What to work on
Each entry needs to be copied exactly, with nothing left out.

[Start of section]

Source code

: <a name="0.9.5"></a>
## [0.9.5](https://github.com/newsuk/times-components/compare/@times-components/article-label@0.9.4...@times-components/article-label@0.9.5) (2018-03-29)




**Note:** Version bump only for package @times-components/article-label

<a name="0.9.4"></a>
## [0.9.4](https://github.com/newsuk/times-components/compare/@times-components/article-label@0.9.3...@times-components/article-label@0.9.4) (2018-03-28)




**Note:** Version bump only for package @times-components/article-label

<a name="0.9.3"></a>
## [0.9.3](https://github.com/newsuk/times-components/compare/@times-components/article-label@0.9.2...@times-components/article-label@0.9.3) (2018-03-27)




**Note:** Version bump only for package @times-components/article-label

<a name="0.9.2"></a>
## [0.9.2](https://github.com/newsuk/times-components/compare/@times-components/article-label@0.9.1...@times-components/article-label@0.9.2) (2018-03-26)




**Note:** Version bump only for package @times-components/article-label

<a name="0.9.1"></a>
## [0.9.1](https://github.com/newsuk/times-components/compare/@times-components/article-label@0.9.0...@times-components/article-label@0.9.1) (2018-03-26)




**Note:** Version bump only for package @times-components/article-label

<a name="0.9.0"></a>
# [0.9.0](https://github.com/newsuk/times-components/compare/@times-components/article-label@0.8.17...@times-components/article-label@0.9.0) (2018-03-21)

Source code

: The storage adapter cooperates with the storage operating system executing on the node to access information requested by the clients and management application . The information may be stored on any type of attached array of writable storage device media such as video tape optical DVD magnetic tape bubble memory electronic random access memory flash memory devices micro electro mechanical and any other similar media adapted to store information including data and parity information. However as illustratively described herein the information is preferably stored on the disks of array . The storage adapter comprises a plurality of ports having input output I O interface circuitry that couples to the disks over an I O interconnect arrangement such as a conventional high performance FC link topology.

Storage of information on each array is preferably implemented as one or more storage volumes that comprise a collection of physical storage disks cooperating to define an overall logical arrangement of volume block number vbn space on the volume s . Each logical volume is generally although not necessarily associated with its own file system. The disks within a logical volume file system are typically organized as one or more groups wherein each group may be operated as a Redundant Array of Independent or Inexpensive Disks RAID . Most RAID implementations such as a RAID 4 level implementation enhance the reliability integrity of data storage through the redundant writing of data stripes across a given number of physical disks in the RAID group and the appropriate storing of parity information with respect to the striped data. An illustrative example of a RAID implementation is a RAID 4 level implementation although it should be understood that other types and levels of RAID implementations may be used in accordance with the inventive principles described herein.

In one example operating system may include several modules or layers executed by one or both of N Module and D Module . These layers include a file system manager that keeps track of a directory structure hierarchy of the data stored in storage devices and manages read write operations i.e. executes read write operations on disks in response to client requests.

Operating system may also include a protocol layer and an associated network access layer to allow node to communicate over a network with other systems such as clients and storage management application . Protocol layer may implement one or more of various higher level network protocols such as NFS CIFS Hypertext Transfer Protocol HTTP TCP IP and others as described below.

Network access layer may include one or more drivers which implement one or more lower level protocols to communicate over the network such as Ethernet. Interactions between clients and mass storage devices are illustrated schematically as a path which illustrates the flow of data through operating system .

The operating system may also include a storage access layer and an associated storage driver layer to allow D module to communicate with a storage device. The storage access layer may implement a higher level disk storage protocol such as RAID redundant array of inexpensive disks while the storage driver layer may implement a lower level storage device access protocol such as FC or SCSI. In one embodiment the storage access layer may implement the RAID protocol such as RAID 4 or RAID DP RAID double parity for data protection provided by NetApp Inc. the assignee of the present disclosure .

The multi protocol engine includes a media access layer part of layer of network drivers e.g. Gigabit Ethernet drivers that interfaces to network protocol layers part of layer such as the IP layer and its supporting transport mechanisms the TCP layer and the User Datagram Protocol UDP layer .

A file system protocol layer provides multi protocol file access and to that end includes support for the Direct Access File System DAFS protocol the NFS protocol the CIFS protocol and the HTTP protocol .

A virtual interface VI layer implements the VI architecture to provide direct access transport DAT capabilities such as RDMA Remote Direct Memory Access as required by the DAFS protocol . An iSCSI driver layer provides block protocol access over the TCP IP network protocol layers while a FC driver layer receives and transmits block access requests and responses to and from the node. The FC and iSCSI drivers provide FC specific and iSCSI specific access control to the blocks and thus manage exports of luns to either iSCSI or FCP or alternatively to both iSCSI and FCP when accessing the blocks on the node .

[End of section]

Exercise result
Source code

: <a name="0.9.5"></a>
## [0.9.5](https://github.com/newsuk/times-components/compare/@times-components/article-label@0.9.4...@times-components/article-label@0.9.5) (2018-03-29)




**Note:** Version bump only for package @times-components/article-label

<a name="0.9.4"></a>
## [0.9.4](https://github.com/newsuk/times-components/compare/@times-components/article-label@0.9.3...@times-components/article-label@0.9.4) (2018-03-28)




**Note:** Version bump only for package @times-components/article-label

<a name="0.9.3"></a>
## [0.9.3](https://github.com/newsuk/times-components/compare/@times-components/article-label@0.9.2...@times-components/article-label@0.9.3) (2018-03-27)




**Note:** Version bump only for package @times-components/article-label

<a name="0.9.2"></a>
## [0.9.2](https://github.com/newsuk/times-components/compare/@times-components/article-label@0.9.1...@times-components/article-label@0.9.2) (2018-03-26)




**Note:** Version bump only for package @times-components/article-label

<a name="0.9.1"></a>
## [0.9.1](https://github.com/newsuk/times-components/compare/@times-components/article-label@0.9.0...@times-components/article-label@0.9.1) (2018-03-26)




**Note:** Version bump only for package @times-components/article-label

<a name="0.9.0"></a>
# [0.9.0](https://github.com/newsuk/times-components/compare/@times-components/article-label@0.8.17...@times-components/article-label@0.9.0) (2018-03-21)

Source code

: The storage adapter cooperates with the storage operating system executing on the node to access information requested by the clients and management application . The information may be stored on any type of attached array of writable storage device media such as video tape optical DVD magnetic tape bubble memory electronic random access memory flash memory devices micro electro mechanical and any other similar media adapted to store information including data and parity information. However as illustratively described herein the information is preferably stored on the disks of array . The storage adapter comprises a plurality of ports having input output I O interface circuitry that couples to the disks over an I O interconnect arrangement such as a conventional high performance FC link topology.

Storage of information on each array is preferably implemented as one or more storage volumes that comprise a collection of physical storage disks cooperating to define an overall logical arrangement of volume block number vbn space on the volume s . Each logical volume is generally although not necessarily associated with its own file system. The disks within a logical volume file system are typically organized as one or more groups wherein each group may be operated as a Redundant Array of Independent or Inexpensive Disks RAID . Most RAID implementations such as a RAID 4 level implementation enhance the reliability integrity of data storage through the redundant writing of data stripes across a given number of physical disks in the RAID group and the appropriate storing of parity information with respect to the striped data. An illustrative example of a RAID implementation is a RAID 4 level implementation although it should be understood that other types and levels of RAID implementations may be used in accordance with the inventive principles described herein.

In one example operating system may include several modules or layers executed by one or both of N Module and D Module . These layers include a file system manager that keeps track of a directory structure hierarchy of the data stored in storage devices and manages read write operations i.e. executes read write operations on disks in response to client requests.

Operating system may also include a protocol layer and an associated network access layer to allow node to communicate over a network with other systems such as clients and storage management application . Protocol layer may implement one or more of various higher level network protocols such as NFS CIFS Hypertext Transfer Protocol HTTP TCP IP and others as described below.

Network access layer may include one or more drivers which implement one or more lower level protocols to communicate over the network such as Ethernet. Interactions between clients and mass storage devices are illustrated schematically as a path which illustrates the flow of data through operating system .

The operating system may also include a storage access layer and an associated storage driver layer to allow D module to communicate with a storage device. The storage access layer may implement a higher level disk storage protocol such as RAID redundant array of inexpensive disks while the storage driver layer may implement a lower level storage device access protocol such as FC or SCSI. In one embodiment the storage access layer may implement the RAID protocol such as RAID 4 or RAID DP RAID double parity for data protection provided by NetApp Inc. the assignee of the present disclosure .

The multi protocol engine includes a media access layer part of layer of network drivers e.g. Gigabit Ethernet drivers that interfaces to network protocol layers part of layer such as the IP layer and its supporting transport mechanisms the TCP layer and the User Datagram Protocol UDP layer .

A file system protocol layer provides multi protocol file access and to that end includes support for the Direct Access File System DAFS protocol the NFS protocol the CIFS protocol and the HTTP protocol .

A virtual interface VI layer implements the VI architecture to provide direct access transport DAT capabilities such as RDMA Remote Direct Memory Access as required by the DAFS protocol . An iSCSI driver layer provides block protocol access over the TCP IP network protocol layers while a FC driver layer receives and transmits block access requests and responses to and from the node. The FC and iSCSI drivers provide FC specific and iSCSI specific access control to the blocks and thus manage exports of luns to either iSCSI or FCP or alternatively to both iSCSI and FCP when accessing the blocks on the node .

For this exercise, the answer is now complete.